▶ [Task to complete] How does the data below read from its first line through the line containing "framed print: none [556,353,693,480]"? Print those lines exactly.

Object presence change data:
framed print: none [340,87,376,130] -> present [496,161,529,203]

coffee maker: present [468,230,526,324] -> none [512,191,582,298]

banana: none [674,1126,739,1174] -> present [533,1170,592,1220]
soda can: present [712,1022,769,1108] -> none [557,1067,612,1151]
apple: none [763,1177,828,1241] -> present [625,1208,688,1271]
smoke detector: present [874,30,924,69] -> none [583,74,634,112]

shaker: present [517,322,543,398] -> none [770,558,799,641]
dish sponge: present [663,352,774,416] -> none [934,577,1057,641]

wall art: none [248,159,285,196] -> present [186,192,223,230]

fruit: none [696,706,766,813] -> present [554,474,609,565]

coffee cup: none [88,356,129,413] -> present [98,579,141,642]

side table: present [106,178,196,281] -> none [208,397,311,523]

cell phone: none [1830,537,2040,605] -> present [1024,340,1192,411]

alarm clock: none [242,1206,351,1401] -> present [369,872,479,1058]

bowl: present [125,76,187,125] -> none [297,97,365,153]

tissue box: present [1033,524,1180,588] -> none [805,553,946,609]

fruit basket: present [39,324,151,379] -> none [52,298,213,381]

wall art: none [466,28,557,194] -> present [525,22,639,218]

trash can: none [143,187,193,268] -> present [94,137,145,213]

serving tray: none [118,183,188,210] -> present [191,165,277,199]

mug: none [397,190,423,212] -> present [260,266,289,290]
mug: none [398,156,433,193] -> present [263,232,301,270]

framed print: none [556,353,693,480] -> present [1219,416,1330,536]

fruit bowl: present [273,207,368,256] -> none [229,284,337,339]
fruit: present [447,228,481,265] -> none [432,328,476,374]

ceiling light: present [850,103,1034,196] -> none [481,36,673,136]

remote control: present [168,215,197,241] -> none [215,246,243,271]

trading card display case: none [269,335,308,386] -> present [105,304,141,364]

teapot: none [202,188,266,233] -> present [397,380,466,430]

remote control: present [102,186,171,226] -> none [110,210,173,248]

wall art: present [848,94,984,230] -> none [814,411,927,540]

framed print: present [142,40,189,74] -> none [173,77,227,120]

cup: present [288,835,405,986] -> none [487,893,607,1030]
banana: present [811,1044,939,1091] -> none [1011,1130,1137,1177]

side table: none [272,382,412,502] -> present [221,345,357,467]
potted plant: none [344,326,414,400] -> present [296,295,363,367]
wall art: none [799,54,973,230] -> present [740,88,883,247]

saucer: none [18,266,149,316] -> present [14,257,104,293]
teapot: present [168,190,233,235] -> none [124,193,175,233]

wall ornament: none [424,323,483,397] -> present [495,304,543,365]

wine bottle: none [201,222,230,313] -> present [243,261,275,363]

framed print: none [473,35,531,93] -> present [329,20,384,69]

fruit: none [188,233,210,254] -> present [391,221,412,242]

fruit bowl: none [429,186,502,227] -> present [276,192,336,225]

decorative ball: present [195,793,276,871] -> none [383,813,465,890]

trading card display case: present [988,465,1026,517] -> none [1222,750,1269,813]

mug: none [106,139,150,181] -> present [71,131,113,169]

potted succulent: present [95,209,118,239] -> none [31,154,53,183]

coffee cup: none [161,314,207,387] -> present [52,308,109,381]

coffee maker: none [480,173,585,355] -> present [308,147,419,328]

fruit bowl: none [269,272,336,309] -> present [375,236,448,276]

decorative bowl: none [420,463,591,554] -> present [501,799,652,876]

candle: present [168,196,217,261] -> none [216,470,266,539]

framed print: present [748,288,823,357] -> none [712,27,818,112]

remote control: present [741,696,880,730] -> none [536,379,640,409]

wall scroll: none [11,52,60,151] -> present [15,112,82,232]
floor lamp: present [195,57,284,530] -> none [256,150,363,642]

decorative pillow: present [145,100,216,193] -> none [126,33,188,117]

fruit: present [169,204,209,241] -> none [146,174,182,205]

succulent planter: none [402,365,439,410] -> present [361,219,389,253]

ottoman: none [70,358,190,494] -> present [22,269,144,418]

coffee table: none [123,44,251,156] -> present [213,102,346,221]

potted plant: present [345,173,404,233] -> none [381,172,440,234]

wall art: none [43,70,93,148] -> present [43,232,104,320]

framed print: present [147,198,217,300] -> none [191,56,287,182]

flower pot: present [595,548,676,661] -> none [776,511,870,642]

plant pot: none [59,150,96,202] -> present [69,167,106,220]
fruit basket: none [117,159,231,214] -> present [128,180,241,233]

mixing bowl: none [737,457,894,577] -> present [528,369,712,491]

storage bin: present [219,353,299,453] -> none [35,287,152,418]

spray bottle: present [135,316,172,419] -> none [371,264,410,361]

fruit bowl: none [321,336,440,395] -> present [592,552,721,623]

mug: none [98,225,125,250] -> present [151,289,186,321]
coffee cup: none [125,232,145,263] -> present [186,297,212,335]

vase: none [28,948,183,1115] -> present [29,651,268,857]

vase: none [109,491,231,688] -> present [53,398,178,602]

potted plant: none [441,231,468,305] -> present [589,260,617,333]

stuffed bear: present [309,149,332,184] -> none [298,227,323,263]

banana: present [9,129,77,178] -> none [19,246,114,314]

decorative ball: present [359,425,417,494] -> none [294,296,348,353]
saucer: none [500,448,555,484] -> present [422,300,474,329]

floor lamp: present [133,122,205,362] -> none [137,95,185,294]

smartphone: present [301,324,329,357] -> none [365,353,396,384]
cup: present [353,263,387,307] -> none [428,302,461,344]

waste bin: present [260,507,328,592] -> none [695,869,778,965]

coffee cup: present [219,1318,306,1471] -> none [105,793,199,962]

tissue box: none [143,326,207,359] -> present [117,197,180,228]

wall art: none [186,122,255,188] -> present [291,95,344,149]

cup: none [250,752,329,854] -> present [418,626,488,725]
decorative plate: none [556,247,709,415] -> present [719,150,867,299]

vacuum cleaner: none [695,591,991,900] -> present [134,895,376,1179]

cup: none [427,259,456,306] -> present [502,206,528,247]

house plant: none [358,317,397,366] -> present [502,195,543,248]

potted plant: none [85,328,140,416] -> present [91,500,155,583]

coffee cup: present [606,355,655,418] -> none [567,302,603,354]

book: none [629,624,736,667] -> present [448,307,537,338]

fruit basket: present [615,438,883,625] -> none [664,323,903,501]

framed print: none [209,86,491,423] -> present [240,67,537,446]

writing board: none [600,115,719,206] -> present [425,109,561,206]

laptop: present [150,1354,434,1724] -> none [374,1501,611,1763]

▶ [Answer to this exercise]
framed print: none [340,87,376,130] -> present [496,161,529,203]

coffee maker: present [468,230,526,324] -> none [512,191,582,298]

banana: none [674,1126,739,1174] -> present [533,1170,592,1220]
soda can: present [712,1022,769,1108] -> none [557,1067,612,1151]
apple: none [763,1177,828,1241] -> present [625,1208,688,1271]
smoke detector: present [874,30,924,69] -> none [583,74,634,112]

shaker: present [517,322,543,398] -> none [770,558,799,641]
dish sponge: present [663,352,774,416] -> none [934,577,1057,641]

wall art: none [248,159,285,196] -> present [186,192,223,230]

fruit: none [696,706,766,813] -> present [554,474,609,565]

coffee cup: none [88,356,129,413] -> present [98,579,141,642]

side table: present [106,178,196,281] -> none [208,397,311,523]

cell phone: none [1830,537,2040,605] -> present [1024,340,1192,411]

alarm clock: none [242,1206,351,1401] -> present [369,872,479,1058]

bowl: present [125,76,187,125] -> none [297,97,365,153]

tissue box: present [1033,524,1180,588] -> none [805,553,946,609]

fruit basket: present [39,324,151,379] -> none [52,298,213,381]

wall art: none [466,28,557,194] -> present [525,22,639,218]

trash can: none [143,187,193,268] -> present [94,137,145,213]

serving tray: none [118,183,188,210] -> present [191,165,277,199]

mug: none [397,190,423,212] -> present [260,266,289,290]
mug: none [398,156,433,193] -> present [263,232,301,270]

framed print: none [556,353,693,480] -> present [1219,416,1330,536]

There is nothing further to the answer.